_SCHRIFTELIJKE OPDRACHTEN_
1. Neem uit het tekstfragment over ui en knoflook een passage woordelijk over. Begin bij de woorden "Sañjaya dāsa: Er" en stop na "dit verhaal waar?".
2. Welk voedsel kan men volgens het tekstfragment over ui en knoflook in plaats van ui en knoflook nuttigen?

_TEKSTFRAGMENT_
○ ○ ○

Śrīla Bhaktivedanta Nārāyaṇa Mahārāja: Ui en knoflook bevatten veel gif. Om deze reden werd in India voorheen geen ui en knoflook genuttigd. Men dient nimmer ui en knoflook te nuttigen. Men dient vandaag al te stoppen met het nuttigen van ui en knoflook. Kan men niet leven zonder ui en knoflook? In plaats daarvan kan men snoep, parāthas, en andere soorten voedsel nuttigen. Daarnaast kan het nuttigen van ui en knoflook leiden tot kanker. Ze bevatten ook veel soorten wormen. Ze veroorzaken ook lust in het hart van een persoon. Mensen die ui en knoflook nuttigen kunnen hun lust niet bedwingen. Zoals ik eerder heb aangegeven zijn ui en knoflook giftig. Daarom dient men deze voedingsmiddelen te vermijden, de geest zal dan zuiver zijn, en men zal in staat zijn hari-nāma te chanten.
Sañjaya dāsa: Er is een verhaal over de echtgenote van een brāhmaṇa. Ze at een stukje rundvlees, en uit een deel verscheen wortel, uit een ander een deel verscheen knoflook, uit weer een ander deel verscheen ui, en uit het bloed verschenen rode linzen. Is dit verhaal waar?

○ ○ ○

_INHOUD GEGEVENS_
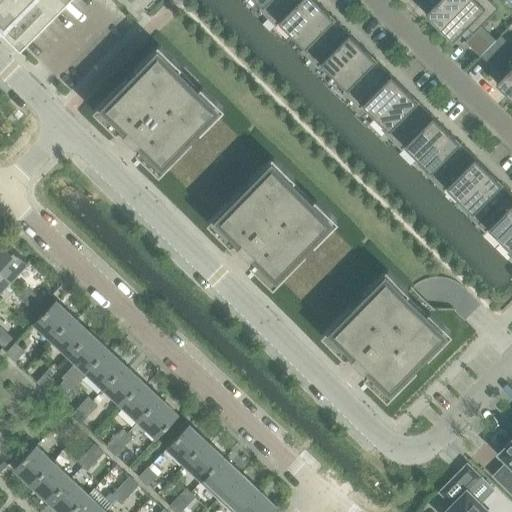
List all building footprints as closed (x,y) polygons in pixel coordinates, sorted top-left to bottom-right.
[(0,0),(0,23),(21,44),(65,0),(0,0)] [(258,0),(264,5),(260,9),(267,17),(268,16),(284,0),(258,0)] [(284,0),(268,16),(267,17),(268,18),(276,25),(279,21),(292,34),(320,5),(315,0),(284,0)] [(439,27),(465,0),(438,0),(425,13),(439,27)] [(490,0),(465,0),(439,27),(453,40),(466,27),(473,34),(498,8),(490,0)] [(320,5),(292,34),(305,46),(301,50),(309,58),(342,26),(320,5)] [(487,48),(496,40),(481,25),(473,34),(466,41),(480,55),(487,48)] [(342,26),(309,58),(318,67),(322,63),(334,75),(363,46),(342,26)] [(93,110),(110,126),(113,129),(117,133),(121,128),(124,132),(123,133),(123,134),(124,134),(135,145),(135,146),(137,144),(140,148),(136,152),(145,160),(146,162),(149,165),(159,175),(193,141),(190,138),(198,130),(201,133),(224,109),(201,86),(198,89),(187,78),(184,81),(176,73),(182,67),(158,44),(135,68),(137,70),(129,79),(127,76),(93,110)] [(363,46),(334,75),(347,88),(343,92),(351,100),(383,67),(363,46)] [(510,96),(511,93),(511,51),(502,62),(509,69),(496,82),(510,96)] [(383,67),(351,100),(360,108),(364,104),(375,115),(376,116),(403,89),(404,88),(383,67)] [(403,89),(376,116),(389,129),(385,134),(392,141),(393,142),(393,141),(424,110),(425,108),(404,88),(403,89)] [(393,141),(393,142),(401,150),(401,149),(405,145),(418,158),(446,129),(425,108),(424,110),(393,141)] [(446,129),(418,158),(431,170),(427,174),(435,182),(467,150),(446,129)] [(467,150),(435,182),(443,190),(447,186),(460,199),(488,170),(467,150)] [(271,157),(208,222),(229,243),(233,239),(254,260),(251,264),(272,285),(335,221),(271,157)] [(488,170),(460,199),(473,212),(469,216),(477,224),(509,191),(488,170)] [(511,193),(509,191),(477,224),(485,232),(489,227),(502,240),(511,229),(511,193)] [(511,229),(502,240),(511,249),(511,255),(511,257),(511,258),(511,229)] [(27,263),(3,241),(0,243),(0,271),(10,281),(27,263)] [(321,334),(337,351),(341,354),(344,358),(349,353),(352,356),(351,358),(351,359),(352,358),(363,369),(362,370),(363,370),(365,369),(368,372),(364,377),(372,384),(374,387),(377,390),(387,400),(417,369),(414,366),(426,355),(428,358),(452,334),(429,311),(426,314),(406,295),(410,291),(386,268),(363,292),(365,295),(354,307),(351,304),(321,334)] [(0,271),(0,291),(10,281),(0,271)] [(27,288),(18,297),(27,305),(35,296),(27,288)] [(36,313),(44,304),(35,296),(27,305),(36,313)] [(55,300),(33,323),(51,340),(73,317),(55,300)] [(51,340),(69,357),(90,333),(73,317),(51,340)] [(0,342),(4,347),(8,343),(13,337),(4,328),(0,332),(0,342)] [(50,393),(59,402),(86,373),(108,349),(90,333),(69,357),(75,362),(61,378),(63,380),(50,393)] [(5,354),(14,362),(25,350),(16,342),(5,354)] [(86,373),(103,389),(125,366),(108,349),(86,373)] [(103,389),(104,390),(121,406),(143,382),(125,366),(103,389)] [(36,382),(45,391),(56,379),(47,371),(36,382)] [(121,406),(138,422),(160,398),(143,382),(121,406)] [(98,404),(94,400),(89,395),(79,405),(89,414),(98,404)] [(156,439),(178,415),(160,398),(138,422),(156,439)] [(70,415),(76,420),(80,424),(89,414),(79,405),(70,415)] [(73,425),(64,417),(54,427),(63,436),(73,425)] [(188,425),(166,448),(184,465),(206,441),(188,425)] [(132,438),(128,434),(123,429),(114,438),(124,447),(132,438)] [(36,446),(14,469),(31,486),(54,462),(44,453),(52,445),(44,437),(36,446)] [(508,463),(494,477),(511,494),(511,437),(498,452),(508,463)] [(106,448),(111,453),(115,456),(124,447),(114,438),(106,448)] [(184,465),(201,481),(202,481),(224,458),(206,441),(184,465)] [(103,453),(93,444),(85,453),(95,462),(103,453)] [(0,449),(8,457),(0,465),(0,472),(14,458),(1,445),(0,446),(0,449)] [(77,462),(87,471),(95,462),(85,453),(77,462)] [(202,481),(219,497),(241,474),(224,458),(202,481)] [(54,462),(31,486),(49,502),(71,478),(54,462)] [(467,463),(439,491),(453,504),(445,511),(488,511),(480,504),(494,489),(467,463)] [(138,478),(148,488),(159,476),(148,467),(138,478)] [(219,497),(234,511),(238,511),(258,490),(241,474),(219,497)] [(138,485),(134,481),(129,477),(121,486),(130,494),(138,485)] [(71,478),(49,502),(59,511),(72,511),(88,495),(71,478)] [(113,495),(117,499),(122,503),(130,494),(121,486),(113,495)] [(195,497),(190,492),(186,488),(178,497),(187,506),(195,497)] [(88,495),(72,511),(105,511),(106,511),(112,505),(94,489),(88,495)] [(271,511),(276,507),(258,490),(238,511),(271,511)] [(169,507),(173,510),(174,511),(181,511),(187,506),(178,497),(169,507)]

○ ○ ○

_UITWERKINGEN OPDRACHTEN_
1.
Sañjaya dāsa: Er is een verhaal over de echtgenote van een brāhmaṇa. Ze at een stukje rundvlees, en uit een deel verscheen wortel, uit een ander een deel verscheen knoflook, uit weer een ander deel verscheen ui, en uit het bloed verschenen rode linzen. Is dit verhaal waar?

2. Snoep, parāthas en andere soorten voedsel.